**AUFGABE:** Geben Sie aus dem Text über die Parlamentsbesetzung in Bagdad den Abschnitt von „Zum zweiten Mal“ bis einschließlich „eine neue Regierung.“ wortgetreu wieder.

**VORLIEGENDER TEXT:**

####

Zum zweiten Mal innerhalb weniger Tage stürmen Anhänger des Schiiten-Predigers al-Sadr die Regierungszone in Bagdad. In dem Machtkampf geht es um einen neuen Premier und eine neue Regierung.

In der irakischen Hauptstadt Bagdad haben Demonstranten das Parlament gestürmt und einen Sitzstreik begonnen. Dies berichtete die staatliche Nachrichtenagentur INA am Samstag. Es ist bereits das zweite Mal innerhalb weniger Tage, dass Anhänger des einflussreichen schiitischen Geistlichen Muktada al-Sadr in das Parlamentsgebäude eindrangen. Sie fordern eine Regierung frei von ausländischem Einfluss und Korruption. Die Demonstranten, die von Sadr und seiner Bewegung angeführt wurden, rissen Betonbarrieren nieder und warfen Steine. Die Polizei setzte Tränengas ein. Nach Angaben der Behörden wurden mindestens 125 Menschen verletzt, darunter Demonstranten und Polizisten. Alle weiteren Sitzungen des Parlaments wurden zunächst abgesagt, wie der Parlamentspräsident mitteilte. Auf TV-Bildern war zu sehen, wie sich überwiegend junge Menschen im Plenarsaal aufhielten und Fotos von al-Sadr in die Kameras hielten.

In einem Machtkampf will die Al-Sadr-Bewegung verhindern, dass ihre politischen Gegner um Ex-Regierungschef Nuri al-Maliki eine Regierung bilden können. Die Rivalen des 47 Jahre alten Religionsführers hatten gut zehn Monate nach der Parlamentswahl vor kurzem einen Kandidaten als Premier vorgestellt. Aus Sicht al-Sadrs steht aber der für das Amt vorgesehene ehemalige Minister Mohammed Schia al-Sudani dem Ex-Premier al-Maliki viel zu nahe. Al-Sadr und al-Maliki sind verfeindet. Außerdem sympathisieren al-Maliki und dessen Allianz offen mit dem Nachbarland Iran.

Sadrs Partei hatte die Wahlen im Oktober gewonnen. Sadr zog seine Abgeordneten aus dem Parlament aber ab, nachdem es ihm nicht gelungen war, eine Regierung zu bilden. Er wollte eine Allianz gegen andere schiitische Parteien bilden, von denen die meisten vom Iran unterstützt werden und über paramilitärische Unterstützergruppen verfügen. Durch den Rückzug gingen Dutzende Sitze an ein Bündnis schiitischer Parteien.

####

**BEREITGESTELLTES MATERIAL:**

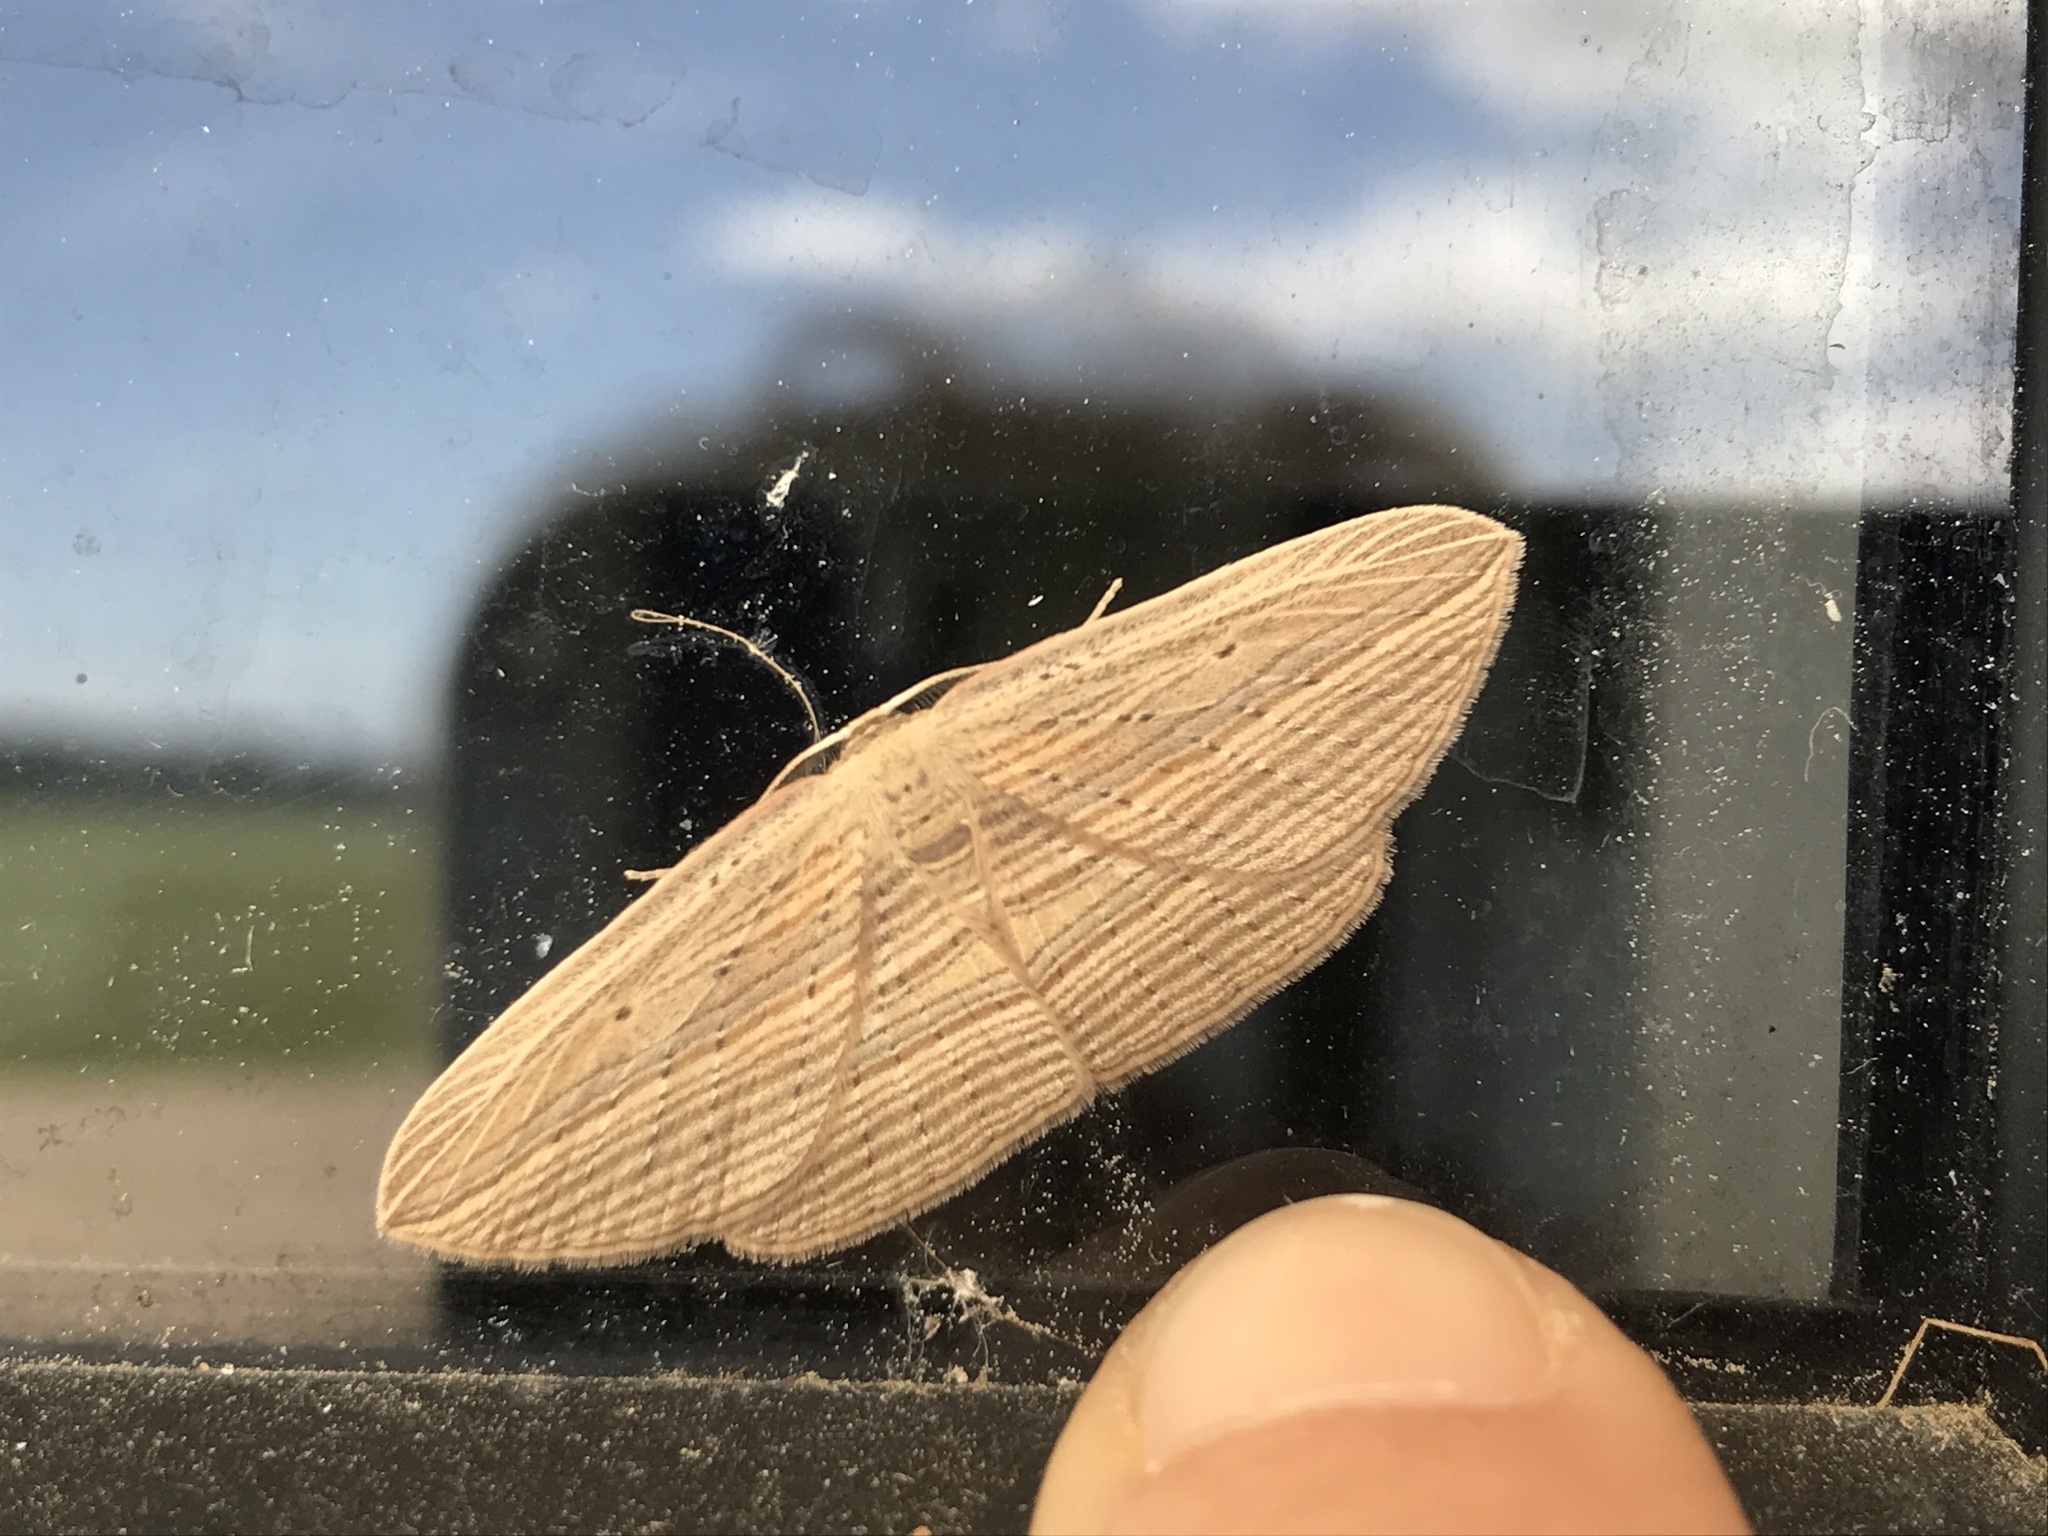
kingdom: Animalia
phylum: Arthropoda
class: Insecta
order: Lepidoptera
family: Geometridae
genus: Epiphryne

####

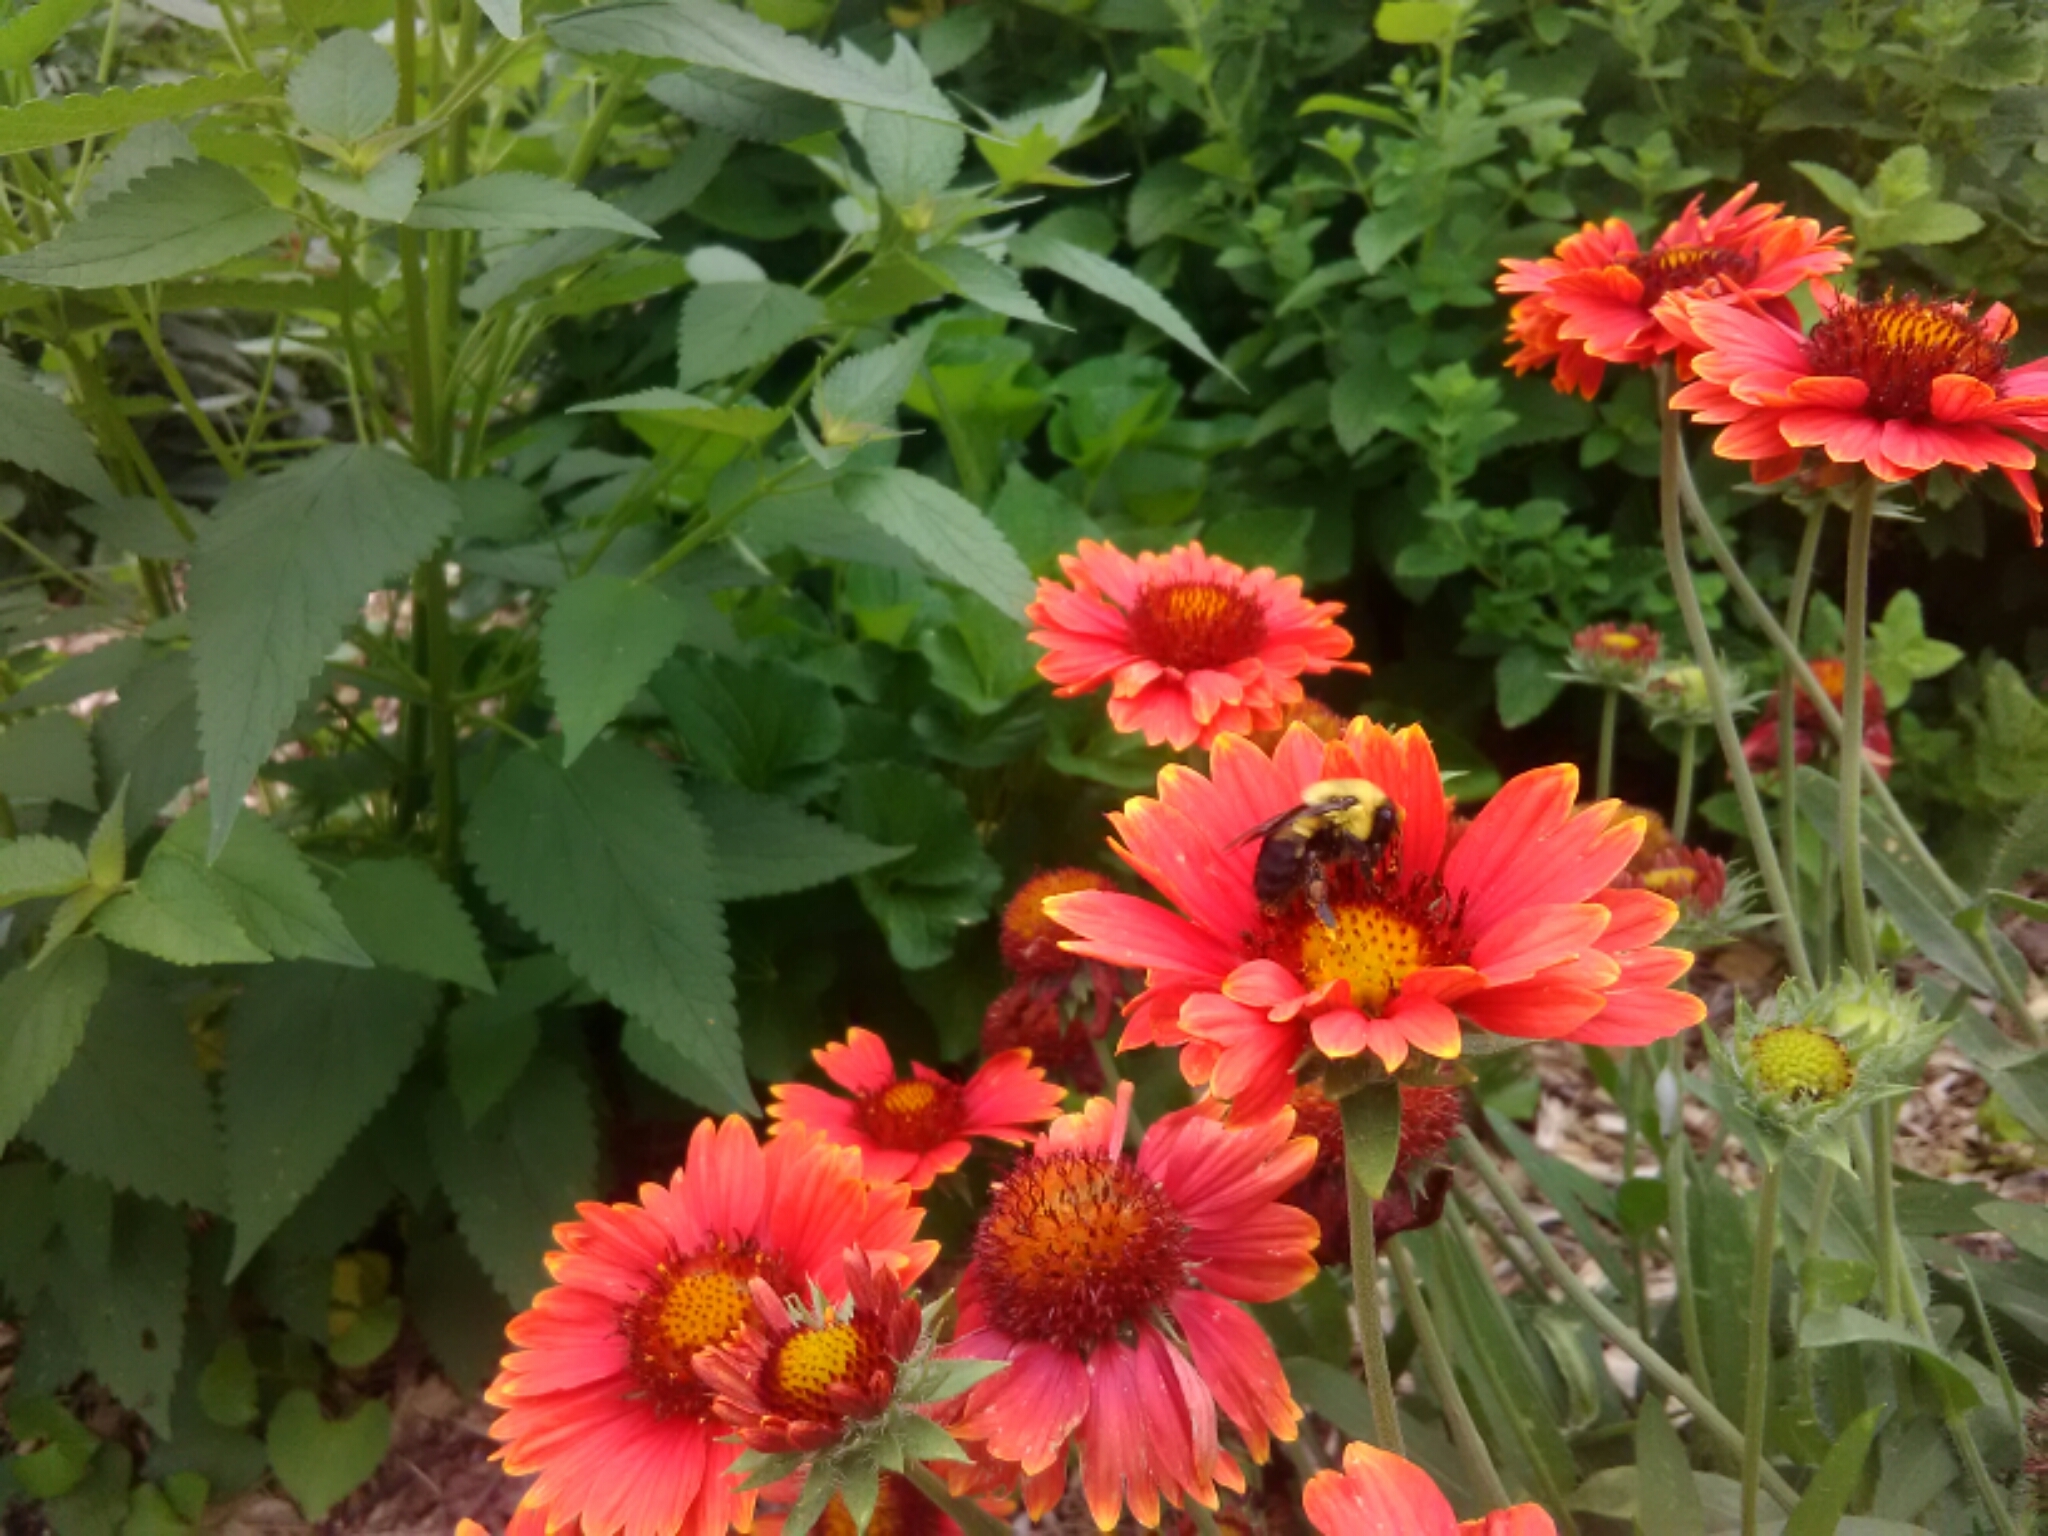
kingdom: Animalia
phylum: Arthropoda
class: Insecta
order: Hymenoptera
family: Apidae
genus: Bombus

####

**LÖSUNG:**
Zum zweiten Mal innerhalb weniger Tage stürmen Anhänger des Schiiten-Predigers al-Sadr die Regierungszone in Bagdad. In dem Machtkampf geht es um einen neuen Premier und eine neue Regierung.